Canada’s largest airline on Friday said it planned to lay off at least 20,000 employees due to the ongoing coronavirus pandemic.
Air Canada said the cuts would affect more than half of the company’s 38,000 employees.
The airline said the pandemic had forced it to reduce scheduled flights by 95% and it did not expect traffic to return to previous levels anytime soon.
“We, therefore, took the extremely difficult decision today to significantly downsize our operation to align with forecasts, which regrettably means reducing our workforce by 50-60%,” the airline said in a statement.
The move comes into place as of June 7.
Air Canada announced in March it would lay off nearly half of its workforce under a cost reduction plan.

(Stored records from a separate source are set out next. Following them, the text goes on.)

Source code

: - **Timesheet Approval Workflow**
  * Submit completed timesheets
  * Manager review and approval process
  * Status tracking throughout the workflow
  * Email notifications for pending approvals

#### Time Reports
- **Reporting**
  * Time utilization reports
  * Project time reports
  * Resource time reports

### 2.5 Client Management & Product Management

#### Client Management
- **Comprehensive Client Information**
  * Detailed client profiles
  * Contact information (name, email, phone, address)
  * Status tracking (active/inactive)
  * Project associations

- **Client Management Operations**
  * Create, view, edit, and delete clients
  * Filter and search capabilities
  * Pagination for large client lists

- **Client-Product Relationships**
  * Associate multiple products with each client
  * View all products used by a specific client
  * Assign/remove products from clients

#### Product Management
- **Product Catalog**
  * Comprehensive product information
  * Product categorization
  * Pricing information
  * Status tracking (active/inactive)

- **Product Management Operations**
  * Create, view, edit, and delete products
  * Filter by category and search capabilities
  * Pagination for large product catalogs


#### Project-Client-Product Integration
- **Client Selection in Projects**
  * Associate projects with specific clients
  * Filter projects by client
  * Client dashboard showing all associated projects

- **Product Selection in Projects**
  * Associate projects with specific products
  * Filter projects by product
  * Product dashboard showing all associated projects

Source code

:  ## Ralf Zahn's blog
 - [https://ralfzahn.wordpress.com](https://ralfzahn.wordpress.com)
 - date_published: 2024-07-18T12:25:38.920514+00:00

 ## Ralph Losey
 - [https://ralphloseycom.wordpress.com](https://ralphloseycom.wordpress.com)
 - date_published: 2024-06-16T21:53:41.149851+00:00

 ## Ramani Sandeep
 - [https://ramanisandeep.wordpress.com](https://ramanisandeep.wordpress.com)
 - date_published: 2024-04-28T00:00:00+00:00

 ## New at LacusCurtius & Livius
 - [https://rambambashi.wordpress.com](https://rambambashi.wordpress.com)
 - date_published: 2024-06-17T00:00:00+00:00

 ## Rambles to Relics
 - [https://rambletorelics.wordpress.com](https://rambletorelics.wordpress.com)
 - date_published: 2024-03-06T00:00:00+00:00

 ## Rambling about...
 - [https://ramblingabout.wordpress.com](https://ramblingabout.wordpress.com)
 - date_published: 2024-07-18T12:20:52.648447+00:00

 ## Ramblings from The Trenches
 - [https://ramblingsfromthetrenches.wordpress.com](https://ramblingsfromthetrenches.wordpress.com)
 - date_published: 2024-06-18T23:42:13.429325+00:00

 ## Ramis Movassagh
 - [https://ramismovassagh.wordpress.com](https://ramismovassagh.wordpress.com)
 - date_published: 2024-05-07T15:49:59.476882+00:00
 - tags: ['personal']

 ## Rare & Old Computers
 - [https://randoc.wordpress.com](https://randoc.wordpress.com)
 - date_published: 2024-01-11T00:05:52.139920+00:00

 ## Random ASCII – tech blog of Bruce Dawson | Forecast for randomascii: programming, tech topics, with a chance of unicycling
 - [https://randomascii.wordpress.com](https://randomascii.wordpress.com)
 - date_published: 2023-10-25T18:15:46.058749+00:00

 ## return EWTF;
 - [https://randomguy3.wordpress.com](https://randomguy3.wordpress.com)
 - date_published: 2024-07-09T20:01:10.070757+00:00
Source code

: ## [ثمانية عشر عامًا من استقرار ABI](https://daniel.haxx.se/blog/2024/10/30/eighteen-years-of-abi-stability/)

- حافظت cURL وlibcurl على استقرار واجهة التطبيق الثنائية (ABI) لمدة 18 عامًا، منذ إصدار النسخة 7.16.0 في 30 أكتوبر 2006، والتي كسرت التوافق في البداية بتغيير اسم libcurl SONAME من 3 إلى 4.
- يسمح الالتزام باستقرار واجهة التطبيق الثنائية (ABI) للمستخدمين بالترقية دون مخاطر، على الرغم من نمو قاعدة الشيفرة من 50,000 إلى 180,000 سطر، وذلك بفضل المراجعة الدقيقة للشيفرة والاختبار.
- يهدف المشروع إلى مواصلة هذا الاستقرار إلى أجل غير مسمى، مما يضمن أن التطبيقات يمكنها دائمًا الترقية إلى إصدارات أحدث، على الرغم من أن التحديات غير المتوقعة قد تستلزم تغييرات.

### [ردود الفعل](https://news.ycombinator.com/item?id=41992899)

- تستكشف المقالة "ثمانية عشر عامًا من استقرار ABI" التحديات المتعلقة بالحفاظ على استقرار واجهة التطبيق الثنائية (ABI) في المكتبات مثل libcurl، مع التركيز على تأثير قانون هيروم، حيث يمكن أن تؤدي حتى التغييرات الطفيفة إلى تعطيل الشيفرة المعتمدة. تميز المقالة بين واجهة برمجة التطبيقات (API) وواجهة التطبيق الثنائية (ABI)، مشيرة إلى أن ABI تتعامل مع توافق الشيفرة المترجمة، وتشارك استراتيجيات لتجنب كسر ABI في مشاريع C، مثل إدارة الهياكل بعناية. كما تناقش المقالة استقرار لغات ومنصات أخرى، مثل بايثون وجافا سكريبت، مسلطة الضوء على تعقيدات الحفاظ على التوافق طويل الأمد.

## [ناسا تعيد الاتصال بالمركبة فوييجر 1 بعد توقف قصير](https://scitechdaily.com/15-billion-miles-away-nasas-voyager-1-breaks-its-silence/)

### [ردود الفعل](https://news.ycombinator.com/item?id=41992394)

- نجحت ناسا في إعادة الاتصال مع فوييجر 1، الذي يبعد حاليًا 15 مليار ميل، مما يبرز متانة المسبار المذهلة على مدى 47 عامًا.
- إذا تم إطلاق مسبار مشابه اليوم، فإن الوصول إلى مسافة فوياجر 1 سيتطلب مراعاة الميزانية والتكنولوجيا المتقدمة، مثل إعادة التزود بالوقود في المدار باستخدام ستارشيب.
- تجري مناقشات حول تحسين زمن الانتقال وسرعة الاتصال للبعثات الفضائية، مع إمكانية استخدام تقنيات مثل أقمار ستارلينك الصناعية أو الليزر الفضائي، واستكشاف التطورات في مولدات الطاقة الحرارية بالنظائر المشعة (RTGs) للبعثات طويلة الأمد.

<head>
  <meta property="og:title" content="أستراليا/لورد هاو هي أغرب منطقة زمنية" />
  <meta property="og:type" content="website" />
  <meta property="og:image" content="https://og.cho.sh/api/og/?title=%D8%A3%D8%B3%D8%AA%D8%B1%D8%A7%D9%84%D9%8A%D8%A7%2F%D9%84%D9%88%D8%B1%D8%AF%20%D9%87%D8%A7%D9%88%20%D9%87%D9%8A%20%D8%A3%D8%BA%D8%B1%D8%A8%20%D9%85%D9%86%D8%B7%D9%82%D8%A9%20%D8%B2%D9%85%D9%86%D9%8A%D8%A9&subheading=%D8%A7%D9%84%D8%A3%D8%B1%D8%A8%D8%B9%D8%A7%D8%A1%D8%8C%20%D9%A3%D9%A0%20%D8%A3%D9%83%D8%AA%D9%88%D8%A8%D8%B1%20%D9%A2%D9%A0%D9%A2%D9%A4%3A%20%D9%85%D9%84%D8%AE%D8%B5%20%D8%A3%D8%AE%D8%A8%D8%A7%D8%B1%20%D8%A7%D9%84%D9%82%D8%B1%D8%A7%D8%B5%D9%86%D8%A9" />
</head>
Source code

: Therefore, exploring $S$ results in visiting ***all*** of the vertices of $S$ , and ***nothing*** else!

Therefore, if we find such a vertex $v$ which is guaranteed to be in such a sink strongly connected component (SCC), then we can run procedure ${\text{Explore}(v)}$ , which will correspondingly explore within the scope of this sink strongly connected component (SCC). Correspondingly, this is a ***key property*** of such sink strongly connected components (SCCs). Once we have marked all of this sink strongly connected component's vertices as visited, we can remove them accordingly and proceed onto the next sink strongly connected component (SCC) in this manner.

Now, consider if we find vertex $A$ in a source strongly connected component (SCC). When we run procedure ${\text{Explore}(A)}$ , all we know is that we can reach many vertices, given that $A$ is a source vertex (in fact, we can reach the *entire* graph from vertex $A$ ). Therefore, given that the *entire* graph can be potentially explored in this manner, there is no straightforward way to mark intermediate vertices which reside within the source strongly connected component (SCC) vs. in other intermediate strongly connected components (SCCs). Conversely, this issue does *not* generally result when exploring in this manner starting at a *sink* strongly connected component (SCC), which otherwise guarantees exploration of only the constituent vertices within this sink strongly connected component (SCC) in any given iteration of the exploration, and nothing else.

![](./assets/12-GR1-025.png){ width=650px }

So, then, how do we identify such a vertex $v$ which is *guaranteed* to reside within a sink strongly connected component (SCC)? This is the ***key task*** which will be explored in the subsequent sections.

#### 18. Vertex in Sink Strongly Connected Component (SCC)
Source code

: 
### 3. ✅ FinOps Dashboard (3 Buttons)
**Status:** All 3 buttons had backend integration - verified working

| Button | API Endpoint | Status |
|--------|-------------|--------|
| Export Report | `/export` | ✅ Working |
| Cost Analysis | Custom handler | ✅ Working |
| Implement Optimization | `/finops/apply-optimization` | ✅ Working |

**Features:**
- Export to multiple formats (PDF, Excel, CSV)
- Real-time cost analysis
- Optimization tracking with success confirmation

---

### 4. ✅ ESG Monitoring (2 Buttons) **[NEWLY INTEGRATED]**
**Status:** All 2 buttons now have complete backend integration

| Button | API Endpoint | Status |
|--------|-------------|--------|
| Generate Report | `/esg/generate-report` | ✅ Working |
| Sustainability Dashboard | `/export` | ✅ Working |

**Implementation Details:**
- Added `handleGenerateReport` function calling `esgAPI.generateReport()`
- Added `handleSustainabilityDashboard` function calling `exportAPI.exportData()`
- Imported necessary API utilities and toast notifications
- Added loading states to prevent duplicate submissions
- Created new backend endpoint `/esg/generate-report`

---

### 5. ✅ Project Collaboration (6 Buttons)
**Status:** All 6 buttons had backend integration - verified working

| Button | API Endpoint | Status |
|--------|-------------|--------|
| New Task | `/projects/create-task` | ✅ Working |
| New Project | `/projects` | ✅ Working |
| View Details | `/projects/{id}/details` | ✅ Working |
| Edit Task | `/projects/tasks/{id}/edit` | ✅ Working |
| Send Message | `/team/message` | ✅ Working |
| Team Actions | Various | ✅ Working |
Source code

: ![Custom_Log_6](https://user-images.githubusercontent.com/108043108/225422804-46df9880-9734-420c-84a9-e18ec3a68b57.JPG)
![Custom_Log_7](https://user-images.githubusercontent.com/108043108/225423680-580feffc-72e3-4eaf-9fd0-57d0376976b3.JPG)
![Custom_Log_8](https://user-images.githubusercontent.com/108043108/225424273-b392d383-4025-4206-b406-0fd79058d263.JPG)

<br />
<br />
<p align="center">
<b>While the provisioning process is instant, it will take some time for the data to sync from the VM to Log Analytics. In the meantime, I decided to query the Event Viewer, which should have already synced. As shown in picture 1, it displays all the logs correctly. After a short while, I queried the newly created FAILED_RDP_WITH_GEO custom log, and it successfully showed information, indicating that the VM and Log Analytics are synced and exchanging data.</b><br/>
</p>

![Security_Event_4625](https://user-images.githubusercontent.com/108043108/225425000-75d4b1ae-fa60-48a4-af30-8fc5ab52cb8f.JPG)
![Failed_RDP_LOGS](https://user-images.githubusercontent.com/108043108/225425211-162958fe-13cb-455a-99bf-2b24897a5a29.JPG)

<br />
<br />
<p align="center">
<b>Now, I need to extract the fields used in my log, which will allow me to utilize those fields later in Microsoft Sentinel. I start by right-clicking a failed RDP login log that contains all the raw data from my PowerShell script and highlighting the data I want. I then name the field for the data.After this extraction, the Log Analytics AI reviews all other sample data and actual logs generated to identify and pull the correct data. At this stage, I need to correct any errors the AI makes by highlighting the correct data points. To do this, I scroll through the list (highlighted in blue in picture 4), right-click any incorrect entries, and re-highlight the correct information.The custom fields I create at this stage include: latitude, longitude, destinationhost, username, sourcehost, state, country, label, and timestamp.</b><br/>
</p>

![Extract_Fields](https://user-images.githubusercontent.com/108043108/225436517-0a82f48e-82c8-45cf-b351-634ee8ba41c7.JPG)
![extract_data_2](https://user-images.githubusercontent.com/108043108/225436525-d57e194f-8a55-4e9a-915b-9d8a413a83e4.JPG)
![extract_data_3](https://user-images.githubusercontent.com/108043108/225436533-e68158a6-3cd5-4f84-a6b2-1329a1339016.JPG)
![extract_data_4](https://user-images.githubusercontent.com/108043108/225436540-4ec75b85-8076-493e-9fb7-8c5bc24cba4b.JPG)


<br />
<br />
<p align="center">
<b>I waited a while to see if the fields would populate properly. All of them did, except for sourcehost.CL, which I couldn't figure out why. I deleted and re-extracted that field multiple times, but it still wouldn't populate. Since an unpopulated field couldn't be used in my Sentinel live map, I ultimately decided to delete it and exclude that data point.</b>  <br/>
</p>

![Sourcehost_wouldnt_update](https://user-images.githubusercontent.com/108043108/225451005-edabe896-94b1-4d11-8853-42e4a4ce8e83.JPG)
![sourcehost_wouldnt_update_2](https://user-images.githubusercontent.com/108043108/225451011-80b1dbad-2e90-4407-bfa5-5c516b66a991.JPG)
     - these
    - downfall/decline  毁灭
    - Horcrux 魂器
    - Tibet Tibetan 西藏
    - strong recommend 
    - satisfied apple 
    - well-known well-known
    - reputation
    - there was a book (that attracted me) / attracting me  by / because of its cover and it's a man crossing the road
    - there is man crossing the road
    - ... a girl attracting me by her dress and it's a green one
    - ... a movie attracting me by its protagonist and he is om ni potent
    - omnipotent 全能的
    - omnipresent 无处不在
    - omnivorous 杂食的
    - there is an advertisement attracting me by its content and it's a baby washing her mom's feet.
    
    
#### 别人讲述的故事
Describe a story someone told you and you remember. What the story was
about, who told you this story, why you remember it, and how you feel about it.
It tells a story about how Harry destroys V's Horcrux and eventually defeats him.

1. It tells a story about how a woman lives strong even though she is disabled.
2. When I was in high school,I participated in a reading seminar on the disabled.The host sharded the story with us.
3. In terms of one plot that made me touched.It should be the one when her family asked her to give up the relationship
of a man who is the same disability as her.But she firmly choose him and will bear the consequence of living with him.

It proceeded to rehire some 16,500 laid-off flight attendants, mechanics and customer service agents in April after the Canadian government announced a wage subsidy plan, but it has not committed to maintaining the program past June 6.
Air Canada chief executive Calin Rovinescu has called this the darkest period ever in the history of commercial aviation, significantly worse than the 9/11 terror attacks and the 2008 financial crisis.
The U.S.-Canada border remains closed to all nonessential travel. The airline has grounded more than 200 aircraft, cutting service internationally to just five airports.
Air Canada said it lost 1.05 billion Canadian dollars (US$748 million) in its first quarter, compared with a profit of CA$345 million in the same period of 2019 as governments imposed travel restrictions around the world due to the pandemic.